History

Nazi Germany
- Name: U-551
- Ordered: 25 September 1939
- Builder: Blohm & Voss, Hamburg
- Yard number: 527
- Laid down: 21 November 1939
- Launched: 14 September 1940
- Commissioned: 7 November 1940
- Fate: Sunk on 23 March 1941

General characteristics
- Class & type: Type VIIC submarine
- Displacement: 769 tonnes (757 long tons) surfaced; 871 t (857 long tons) submerged;
- Length: 67.10 m (220 ft 2 in) o/a; 50.50 m (165 ft 8 in) pressure hull;
- Beam: 6.20 m (20 ft 4 in) o/a; 4.70 m (15 ft 5 in) pressure hull;
- Height: 9.60 m (31 ft 6 in)
- Draught: 4.74 m (15 ft 7 in)
- Installed power: 2,800–3,200 PS (2,100–2,400 kW; 2,800–3,200 bhp) (diesels); 750 PS (550 kW; 740 shp) (electric);
- Propulsion: 2 shafts; 2 × diesel engines; 2 × electric motors.;
- Speed: 17.7 knots (32.8 km/h; 20.4 mph) surfaced; 7.6 knots (14.1 km/h; 8.7 mph) submerged;
- Range: 8,500 nmi (15,700 km; 9,800 mi) at 10 knots (19 km/h; 12 mph) surfaced; 80 nmi (150 km; 92 mi) at 4 knots (7.4 km/h; 4.6 mph) submerged;
- Test depth: 230 m (750 ft); Crush depth: 250–295 m (820–968 ft);
- Complement: 4 officers, 40–56 enlisted
- Armament: 5 × 53.3 cm (21 in) torpedo tubes (four bow, one stern); 14 × torpedoes or 26 TMA mines; 1 × 8.8 cm (3.46 in) deck gun (220 rounds); 1 x 2 cm (0.79 in) C/30 AA gun;

Service record
- Part of: 7th U-boat Flotilla; 7 November 1940 – 23 March 1941;
- Identification codes: M 26 026
- Commanders: Kptlt. Karl Schrott; 7 November 1940 – 23 March 1941;
- Operations: 1 patrol:; 18 – 23 March 1941;
- Victories: None

= German submarine U-551 =

German World War II submarine

German submarine U-551 was a Type VIIC U-boat of Nazi Germany's Kriegsmarine during World War II. The submarine was laid down on 21 November 1939 at the Blohm & Voss yard in Hamburg as yard number 527, launched on 14 September 1940, and commissioned on 7 November 1940 under the command of Kapitänleutnant Karl Schrott.

==Design==
German Type VIIC submarines were preceded by the shorter Type VIIB submarines. U-551 had a displacement of 769 t when at the surface and 871 t while submerged. She had a total length of 67.10 m, a pressure hull length of 50.50 m, a beam of 6.20 m, a height of 9.60 m, and a draught of 4.74 m. The submarine was powered by two Germaniawerft F46 four-stroke, six-cylinder supercharged diesel engines producing a total of 2800 to 3200 PS for use while surfaced, two BBC GG UB 720/8 double-acting electric motors producing a total of 750 PS for use while submerged. She had two shafts and two 1.23 m propellers. The boat was capable of operating at depths of up to 230 m.

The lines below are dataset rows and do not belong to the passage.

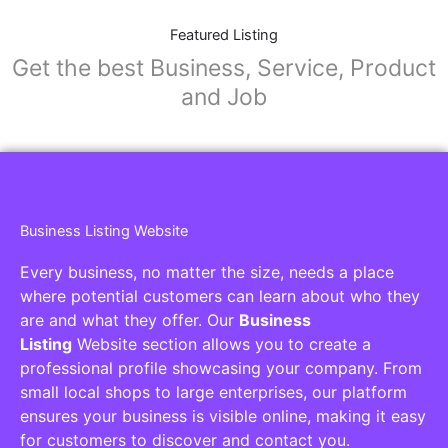
Featured Listing
Get the best Business, Service, Product
and Job
Business Listing Website
Every business, no matter the size, needs a place
where potential customers can learn about who they
are and what they offer. Our
Business
Listing
Website section allows you to create a
professional profile showcasing your company. From
small local shops to large enterprises, our platform
ensures your business is visible online, making it easy
for customers to discover and contact you.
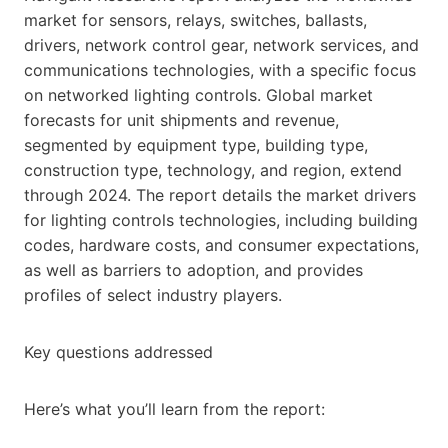
market for sensors, relays, switches, ballasts,
drivers, network control gear, network services, and
communications technologies, with a specific focus
on networked lighting controls. Global market
forecasts for unit shipments and revenue,
segmented by equipment type, building type,
construction type, technology, and region, extend
through 2024. The report details the market drivers
for lighting controls technologies, including building
codes, hardware costs, and consumer expectations,
as well as barriers to adoption, and provides
profiles of select industry players.
Key questions addressed
Here’s what you’ll learn from the report:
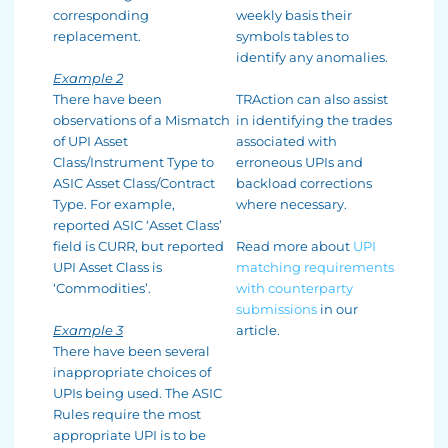
corresponding
weekly basis their
replacement.
symbols tables to
identify any anomalies.
Example 2
There have been
TRAction can also assist
observations of a Mismatch
in identifying the trades
of UPI Asset
associated with
Class/Instrument Type to
erroneous UPIs and
ASIC Asset Class/Contract
backload corrections
Type. For example,
where necessary.
reported ASIC ‘Asset Class’
field is CURR, but reported
Read more about
UPI
UPI Asset Class is
matching requirements
‘Commodities’.
with counterparty
submissions
in our
Example 3
article.
There have been several
inappropriate choices of
UPIs being used. The ASIC
Rules require the most
appropriate UPI is to be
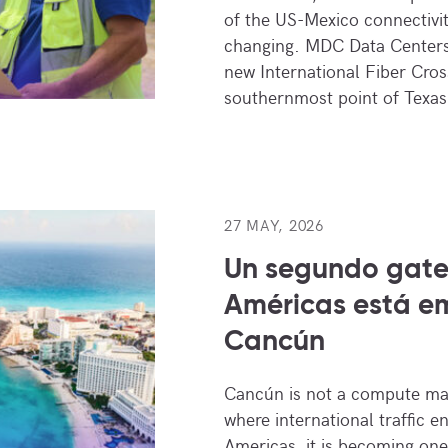
of the US-Mexico connectivit
changing. MDC Data Centers 
new International Fiber Cros
southernmost point of Texas
27 MAY, 2026
Un segundo gate
Américas está e
Cancún
Cancún is not a compute ma
where international traffic e
Americas, it is becoming one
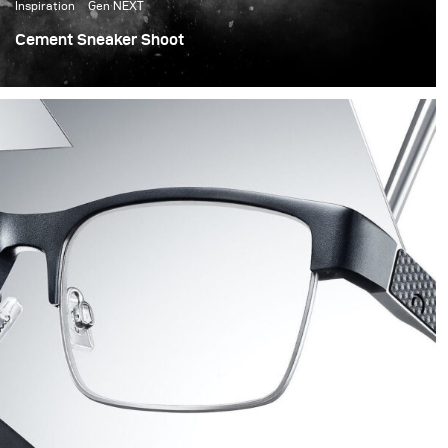
Inspiration
Gen NEXT
Cement Sneaker Shoot
I wanted to try something different for this shoot as I
love changes and challenges, and as sneaker shoes
perfectly suit the cement world, I decided to build
cement shapes with my team.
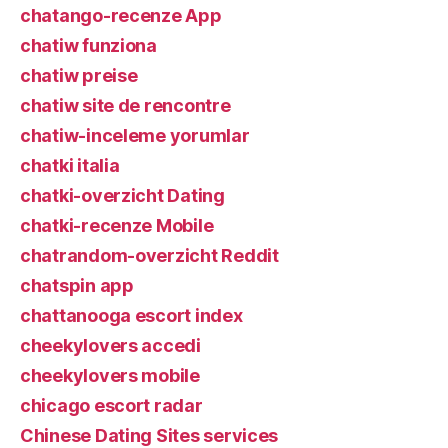
chatango-recenze App
chatiw funziona
chatiw preise
chatiw site de rencontre
chatiw-inceleme yorumlar
chatki italia
chatki-overzicht Dating
chatki-recenze Mobile
chatrandom-overzicht Reddit
chatspin app
chattanooga escort index
cheekylovers accedi
cheekylovers mobile
chicago escort radar
Chinese Dating Sites services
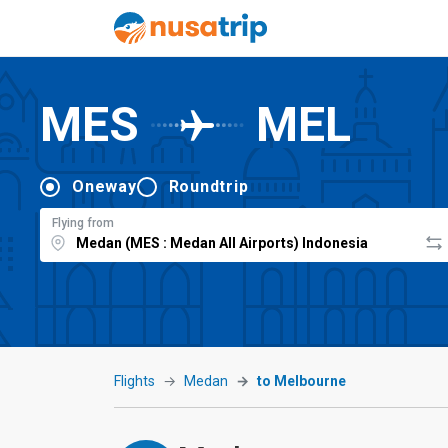
MES
MEL
Oneway
Roundtrip
Flying from
Flights
Medan
to Melbourne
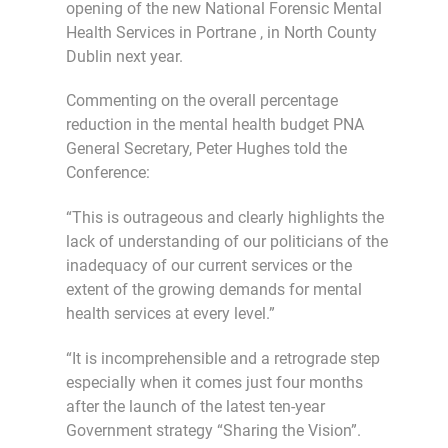
opening of the new National Forensic Mental
Health Services in Portrane , in North County
Dublin next year.
Commenting on the overall percentage
reduction in the mental health budget PNA
General Secretary, Peter Hughes told the
Conference:
“This is outrageous and clearly highlights the
lack of understanding of our politicians of the
inadequacy of our current services or the
extent of the growing demands for mental
health services at every level.”
“It is incomprehensible and a retrograde step
especially when it comes just four months
after the launch of the latest ten-year
Government strategy “Sharing the Vision”.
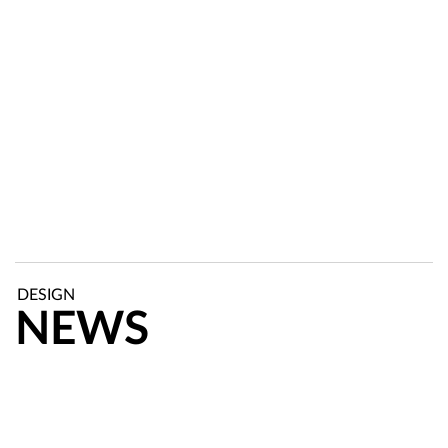
DESIGN
NEWS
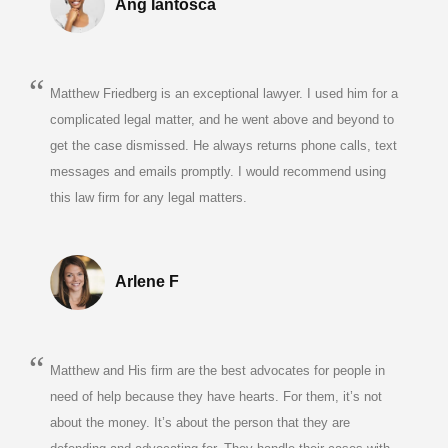
Ang Iantosca
Matthew Friedberg is an exceptional lawyer. I used him for a
complicated legal matter, and he went above and beyond to
get the case dismissed. He always returns phone calls, text
messages and emails promptly. I would recommend using
this law firm for any legal matters.
Arlene F
Matthew and His firm are the best advocates for people in
need of help because they have hearts. For them, it’s not
about the money. It’s about the person that they are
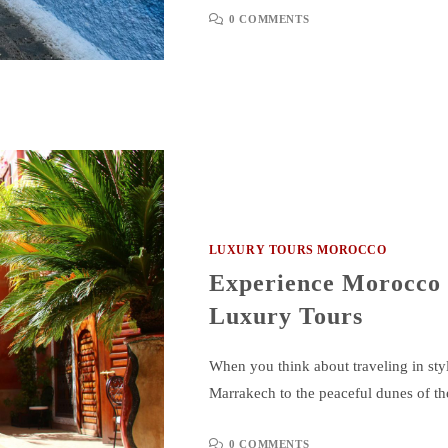
0 COMMENTS
LUXURY TOURS MOROCCO
Experience Morocco i
Luxury Tours
When you think about traveling in styl
Marrakech to the peaceful dunes of t
0 COMMENTS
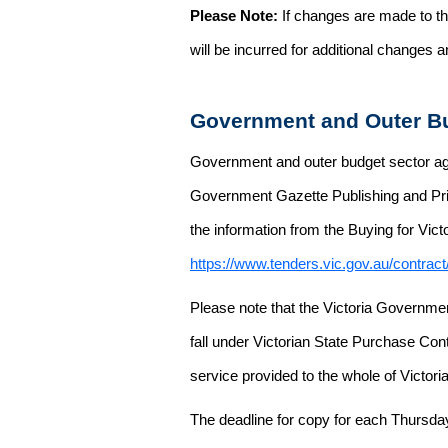
Please Note:
If changes are made to the
will be incurred for additional changes
Government and Outer Bu
Government and outer budget sector agen
Government Gazette Publishing and Pri
the information from the Buying for Victo
https://www.tenders.vic.gov.au/contrac
Please note that the Victoria Governme
fall under Victorian State Purchase Cont
service provided to the whole of Victor
The deadline for copy for each Thursda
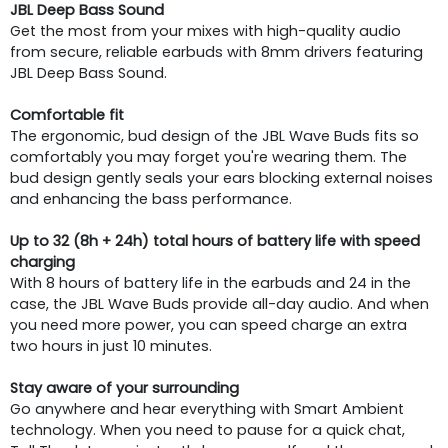
JBL Deep Bass Sound
Get the most from your mixes with high-quality audio
from secure, reliable earbuds with 8mm drivers featuring
JBL Deep Bass Sound.
Comfortable fit
The ergonomic, bud design of the JBL Wave Buds fits so
comfortably you may forget you're wearing them. The
bud design gently seals your ears blocking external noises
and enhancing the bass performance.
Up to 32 (8h + 24h) total hours of battery life with speed
charging
With 8 hours of battery life in the earbuds and 24 in the
case, the JBL Wave Buds provide all-day audio. And when
you need more power, you can speed charge an extra
two hours in just 10 minutes.
Stay aware of your surrounding
Go anywhere and hear everything with Smart Ambient
technology. When you need to pause for a quick chat,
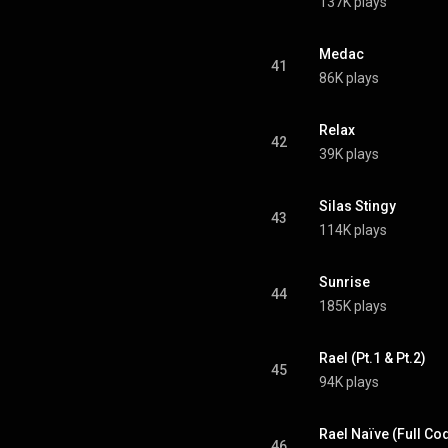
137K plays
Medac
41
86K plays
Relax
42
39K plays
Silas Stingy
43
114K plays
Sunrise
44
185K plays
Rael (Pt.1 & Pt.2)
45
94K plays
Rael Naïve (Full Co
46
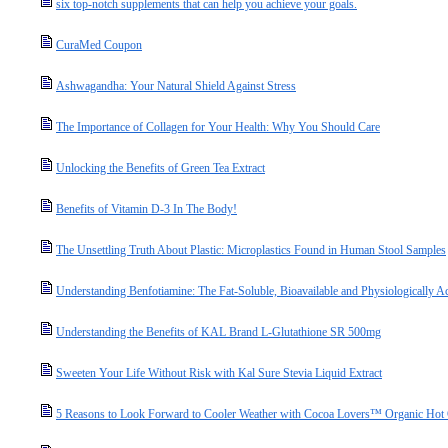
six top-notch supplements that can help you achieve your goals.
CuraMed Coupon
Ashwagandha: Your Natural Shield Against Stress
The Importance of Collagen for Your Health: Why You Should Care
Unlocking the Benefits of Green Tea Extract
Benefits of Vitamin D-3 In The Body!
The Unsettling Truth About Plastic: Microplastics Found in Human Stool Samples
Understanding Benfotiamine: The Fat-Soluble, Bioavailable and Physiologically A
Understanding the Benefits of KAL Brand L-Glutathione SR 500mg
Sweeten Your Life Without Risk with Kal Sure Stevia Liquid Extract
5 Reasons to Look Forward to Cooler Weather with Cocoa Lovers™ Organic Hot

The submarine had a maximum surface speed of 17.7 kn and a maximum submerged speed of 7.6 kn. When submerged, the boat could operate for 80 nmi at 4 kn; when surfaced, she could travel 8500 nmi at 10 kn. U-551 was fitted with five 53.3 cm torpedo tubes (four fitted at the bow and one at the stern), fourteen torpedoes, one 8.8 cm SK C/35 naval gun, 220 rounds, and a 2 cm C/30 anti-aircraft gun. The boat had a complement of between forty-four and sixty.

==Service history==
Attached to the 7th U-boat Flotilla, she first sailed from Kiel, Germany to Bergen, Norway, before commencing her first and only war patrol on 18 March 1941. She sailed to the waters south of Iceland, and there on 23 March, in position , she was sunk by depth charges from the British anti-submarine warfare trawler HMT Visenda. All 45 hands were lost.